___ Provided material ___

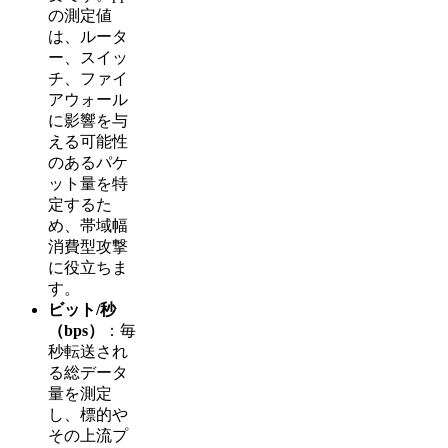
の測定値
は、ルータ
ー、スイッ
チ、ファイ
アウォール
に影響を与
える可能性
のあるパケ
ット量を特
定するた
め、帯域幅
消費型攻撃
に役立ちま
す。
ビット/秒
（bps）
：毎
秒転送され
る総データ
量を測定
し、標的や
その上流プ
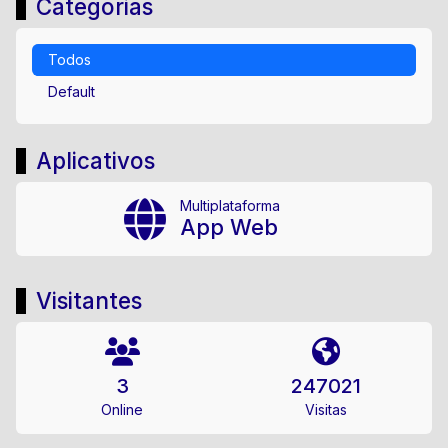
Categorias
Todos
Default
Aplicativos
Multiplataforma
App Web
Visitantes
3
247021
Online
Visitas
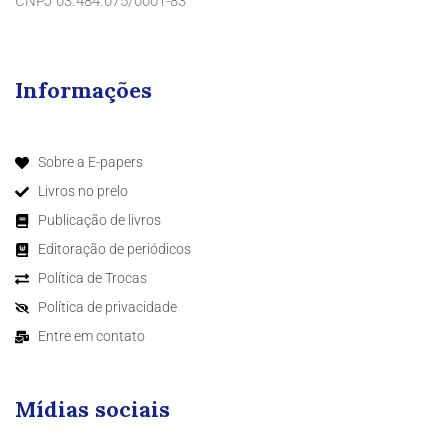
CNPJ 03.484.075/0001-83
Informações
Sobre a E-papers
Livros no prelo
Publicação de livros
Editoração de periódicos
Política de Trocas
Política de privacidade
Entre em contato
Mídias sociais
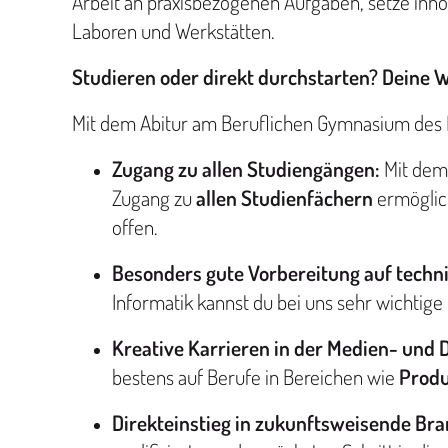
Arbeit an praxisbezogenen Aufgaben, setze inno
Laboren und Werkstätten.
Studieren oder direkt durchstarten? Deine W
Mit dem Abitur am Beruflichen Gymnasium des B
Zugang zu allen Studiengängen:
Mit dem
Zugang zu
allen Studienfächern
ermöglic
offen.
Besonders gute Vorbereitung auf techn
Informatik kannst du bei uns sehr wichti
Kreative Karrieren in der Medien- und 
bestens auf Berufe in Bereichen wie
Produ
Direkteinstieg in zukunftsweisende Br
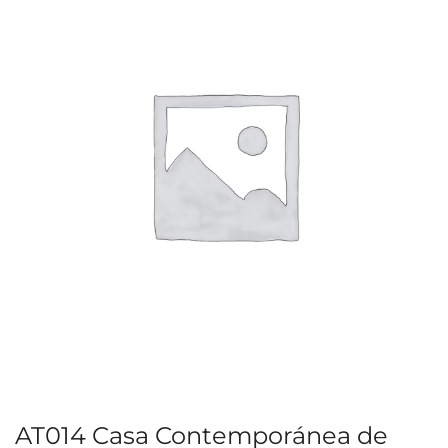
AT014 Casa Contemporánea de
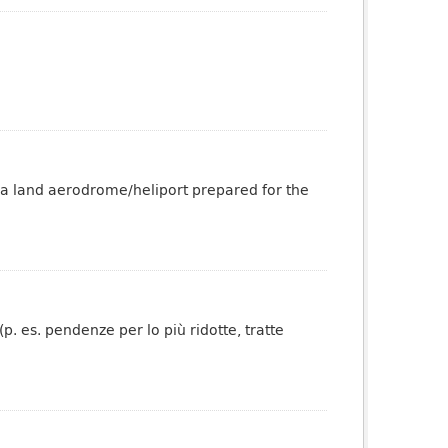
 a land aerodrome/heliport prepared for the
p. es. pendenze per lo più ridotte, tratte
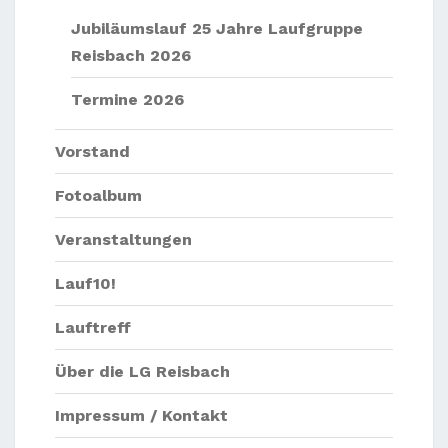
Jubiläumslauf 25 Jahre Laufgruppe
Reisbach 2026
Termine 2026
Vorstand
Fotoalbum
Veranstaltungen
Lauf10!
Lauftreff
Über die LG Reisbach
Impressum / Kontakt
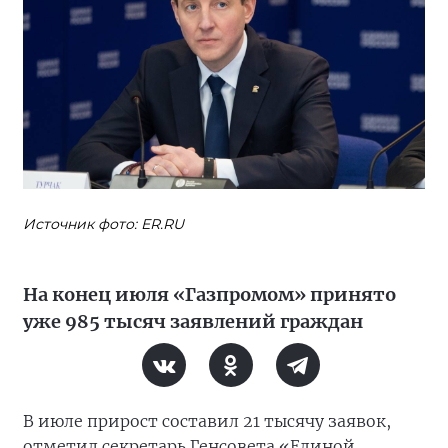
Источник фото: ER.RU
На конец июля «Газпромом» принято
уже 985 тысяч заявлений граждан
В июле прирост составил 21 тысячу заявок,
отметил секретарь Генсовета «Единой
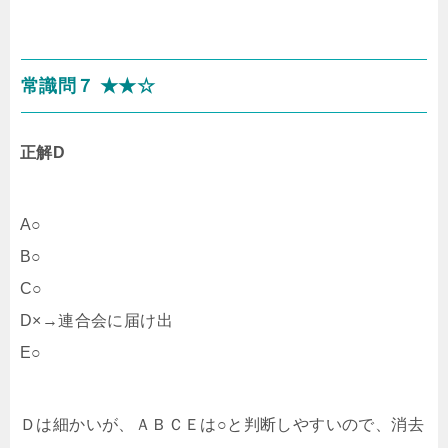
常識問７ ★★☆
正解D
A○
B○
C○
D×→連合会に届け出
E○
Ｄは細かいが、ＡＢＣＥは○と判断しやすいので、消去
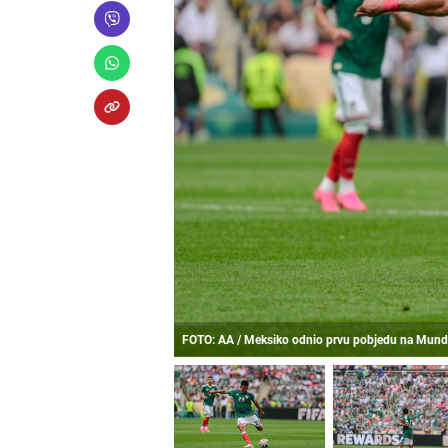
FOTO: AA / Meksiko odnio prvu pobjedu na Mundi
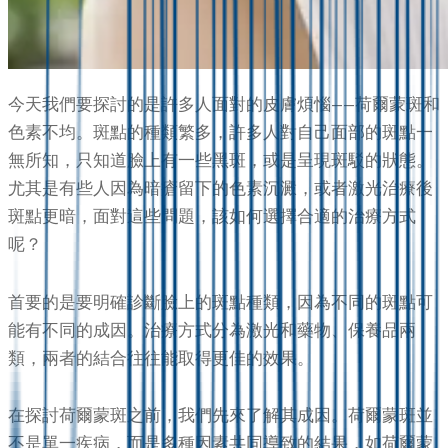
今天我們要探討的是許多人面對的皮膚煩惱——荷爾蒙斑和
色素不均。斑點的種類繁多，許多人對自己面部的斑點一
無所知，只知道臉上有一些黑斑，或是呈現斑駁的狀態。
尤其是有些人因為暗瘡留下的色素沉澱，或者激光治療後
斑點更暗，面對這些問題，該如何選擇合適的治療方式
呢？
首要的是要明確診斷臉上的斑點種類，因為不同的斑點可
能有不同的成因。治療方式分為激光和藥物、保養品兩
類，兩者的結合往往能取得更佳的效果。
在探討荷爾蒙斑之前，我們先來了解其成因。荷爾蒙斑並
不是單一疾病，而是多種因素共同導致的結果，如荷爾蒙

___

Work task:
Can you transcribe the text of every item above line for line, without changing anything? Leave the pictures out of your answer.

Response to this exercise:
の測定値
は、ルータ
ー、スイッ
チ、ファイ
アウォール
に影響を与
える可能性
のあるパケ
ット量を特
定するた
め、帯域幅
消費型攻撃
に役立ちま
す。
ビット/秒
（bps）
：毎
秒転送され
る総データ
量を測定
し、標的や
その上流プ
Categorias
Todos
Default
Aplicativos
Multiplataforma
App Web
Visitantes
3
247021
Online
Visitas
CNPJ 03.484.075/0001-83
Informações
Sobre a E-papers
Livros no prelo
Publicação de livros
Editoração de periódicos
Política de Trocas
Política de privacidade
Entre em contato
Mídias sociais
Arbeit an praxisbezogenen Aufgaben, setze inno
Laboren und Werkstätten.
Studieren oder direkt durchstarten? Deine W
Mit dem Abitur am Beruflichen Gymnasium des B
Zugang zu allen Studiengängen:
Mit dem
Zugang zu
allen Studienfächern
ermöglic
offen.
Besonders gute Vorbereitung auf techn
Informatik kannst du bei uns sehr wichti
Kreative Karrieren in der Medien- und 
bestens auf Berufe in Bereichen wie
Produ
Direkteinstieg in zukunftsweisende Br
AT014 Casa Contemporánea de
 a land aerodrome/heliport prepared for the
p. es. pendenze per lo più ridotte, tratte
Jubiläumslauf 25 Jahre Laufgruppe
Reisbach 2026
Termine 2026
Vorstand
Fotoalbum
Veranstaltungen
Lauf10!
Lauftreff
Über die LG Reisbach
Impressum / Kontakt
Источник фото: ER.RU
На конец июля «Газпромом» принято
уже 985 тысяч заявлений граждан
В июле прирост составил 21 тысячу заявок,
отметил секретарь Генсовета «Единой
常識問７ ★★☆
正解D
A○
B○
C○
D×→連合会に届け出
E○
Ｄは細かいが、ＡＢＣＥは○と判断しやすいので、消去
FOTO: AA / Meksiko odnio prvu pobjedu na Mundi
今天我們要探討的是許多人面對的皮膚煩惱——荷爾蒙斑和
色素不均。斑點的種類繁多，許多人對自己面部的斑點一
無所知，只知道臉上有一些黑斑，或是呈現斑駁的狀態。
尤其是有些人因為暗瘡留下的色素沉澱，或者激光治療後
斑點更暗，面對這些問題，該如何選擇合適的治療方式
呢？
首要的是要明確診斷臉上的斑點種類，因為不同的斑點可
能有不同的成因。治療方式分為激光和藥物、保養品兩
類，兩者的結合往往能取得更佳的效果。
在探討荷爾蒙斑之前，我們先來了解其成因。荷爾蒙斑並
不是單一疾病，而是多種因素共同導致的結果，如荷爾蒙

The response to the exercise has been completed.